The sheriff was able to pull the plug on that plan this past week, when the department’s bullet order, placed more than 60 days ago, finally came in.
The shipment arrived just in time, since Gregg County deputies must renew their firearm qualifications this month, Cerliano said.
“I have instructed my firearms instructor to place another order so we don’t end up in this jam again,” Cerliano said, adding that, normally, such an order would not be placed for several more months.
“It’s still hard to come by in bulk,” the sheriff said.
Like Gregg County, law enforcement agencies nationwide are feeling the squeeze as ammunition flies off the shelves across the country.
A spokeswoman for the Tennessee Highway Patrol said the agency was waiting on rifle and shotgun ammunition ordered in November.
The national and statewide ammunition shortage continues to push up demand and prices while stripping some store shelves bare as gun owners rush to stockpile ammunition in anticipation of new gun laws.
The fear of new gun legislation stems from a string of mass shootings — Oak Creek, Wis., Aurora, Colo., and Newtown, Conn., — that many believe could lead to passage of new, stricter state and federal gun control statutes.
The shortage has pushed prices up from $3 to $11 per box in the past 30 days, said Jack of Pawns owner Kay Martin.
Martin said the price of a 50-round box of 9 mm hollow point bullets went from $24.95 to $34.99.
A 25-round box of .40 caliber bullets increased from $24.95 to $32.95, she said.
“We’re doing everything we can not to pass the increased prices onto our customers, but if it’s going up $10 a box on us, we have to go up $10 a box on the customer,” Bowling said.
She added that ammunition for many caliber handguns is difficult to find.

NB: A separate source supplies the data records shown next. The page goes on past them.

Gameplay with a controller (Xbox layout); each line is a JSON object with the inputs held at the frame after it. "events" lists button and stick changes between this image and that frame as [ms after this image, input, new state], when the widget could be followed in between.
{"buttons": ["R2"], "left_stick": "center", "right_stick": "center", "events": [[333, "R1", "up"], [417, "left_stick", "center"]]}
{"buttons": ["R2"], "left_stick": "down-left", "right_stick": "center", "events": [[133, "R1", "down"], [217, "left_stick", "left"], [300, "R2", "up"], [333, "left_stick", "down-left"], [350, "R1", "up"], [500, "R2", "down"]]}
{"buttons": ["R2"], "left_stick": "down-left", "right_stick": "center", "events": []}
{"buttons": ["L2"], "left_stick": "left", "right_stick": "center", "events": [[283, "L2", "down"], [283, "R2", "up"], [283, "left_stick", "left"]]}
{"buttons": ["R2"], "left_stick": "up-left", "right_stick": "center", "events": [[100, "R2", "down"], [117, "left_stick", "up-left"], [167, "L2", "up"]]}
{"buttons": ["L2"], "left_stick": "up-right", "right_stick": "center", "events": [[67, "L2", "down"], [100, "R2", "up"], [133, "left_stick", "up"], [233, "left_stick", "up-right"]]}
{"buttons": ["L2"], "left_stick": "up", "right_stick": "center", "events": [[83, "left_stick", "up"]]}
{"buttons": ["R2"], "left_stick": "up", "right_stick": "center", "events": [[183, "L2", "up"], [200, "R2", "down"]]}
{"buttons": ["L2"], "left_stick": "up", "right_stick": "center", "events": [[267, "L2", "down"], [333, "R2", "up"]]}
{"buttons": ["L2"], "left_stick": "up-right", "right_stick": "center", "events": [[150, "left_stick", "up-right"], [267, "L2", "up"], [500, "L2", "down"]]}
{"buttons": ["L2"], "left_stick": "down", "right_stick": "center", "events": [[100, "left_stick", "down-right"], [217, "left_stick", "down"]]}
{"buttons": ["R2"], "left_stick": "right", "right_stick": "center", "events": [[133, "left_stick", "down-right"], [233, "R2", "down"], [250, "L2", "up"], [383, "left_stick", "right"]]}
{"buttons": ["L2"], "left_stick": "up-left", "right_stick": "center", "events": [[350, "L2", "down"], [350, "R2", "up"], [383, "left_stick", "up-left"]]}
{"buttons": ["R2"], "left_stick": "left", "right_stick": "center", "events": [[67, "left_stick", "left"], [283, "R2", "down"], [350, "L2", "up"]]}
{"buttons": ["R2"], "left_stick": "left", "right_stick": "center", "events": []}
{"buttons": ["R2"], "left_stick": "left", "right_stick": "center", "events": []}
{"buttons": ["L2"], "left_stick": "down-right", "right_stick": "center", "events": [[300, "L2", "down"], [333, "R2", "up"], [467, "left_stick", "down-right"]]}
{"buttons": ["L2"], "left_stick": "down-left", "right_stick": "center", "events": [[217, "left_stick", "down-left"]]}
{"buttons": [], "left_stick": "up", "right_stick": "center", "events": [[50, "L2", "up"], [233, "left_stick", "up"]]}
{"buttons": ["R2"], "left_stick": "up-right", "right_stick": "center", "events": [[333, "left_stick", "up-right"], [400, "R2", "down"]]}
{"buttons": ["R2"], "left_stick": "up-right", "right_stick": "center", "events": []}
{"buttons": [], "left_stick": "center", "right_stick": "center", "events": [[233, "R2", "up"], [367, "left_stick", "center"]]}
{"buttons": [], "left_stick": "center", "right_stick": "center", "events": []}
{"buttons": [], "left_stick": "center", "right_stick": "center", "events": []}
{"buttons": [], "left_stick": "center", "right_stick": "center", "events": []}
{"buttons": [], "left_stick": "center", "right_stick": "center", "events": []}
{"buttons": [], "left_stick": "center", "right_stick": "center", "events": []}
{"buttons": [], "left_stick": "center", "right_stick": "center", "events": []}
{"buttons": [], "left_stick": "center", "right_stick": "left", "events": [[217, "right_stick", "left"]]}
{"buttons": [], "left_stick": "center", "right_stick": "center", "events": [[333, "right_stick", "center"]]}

She said long-gun calibers such as .223, .308 and .3030 are also difficult to find.
“Ammo for the .22 long rifle is impossible to get right now,” she said.
Bowling believes the military and government requests for ammunition also is adding to the shortage.
Scalpers also are buying any and every kind of bullet they can find.
“These people are buying it and then selling it on eBay or right out of their trucks, and they are charging more than double for it,” Martin said. “They’re no better than scalpers.”
Godell said he has a wide range of items on back order, including handguns, semi-automatic rifles, primers and gun powder.
“We have seen shortages, but this is a new animal altogether,” he said.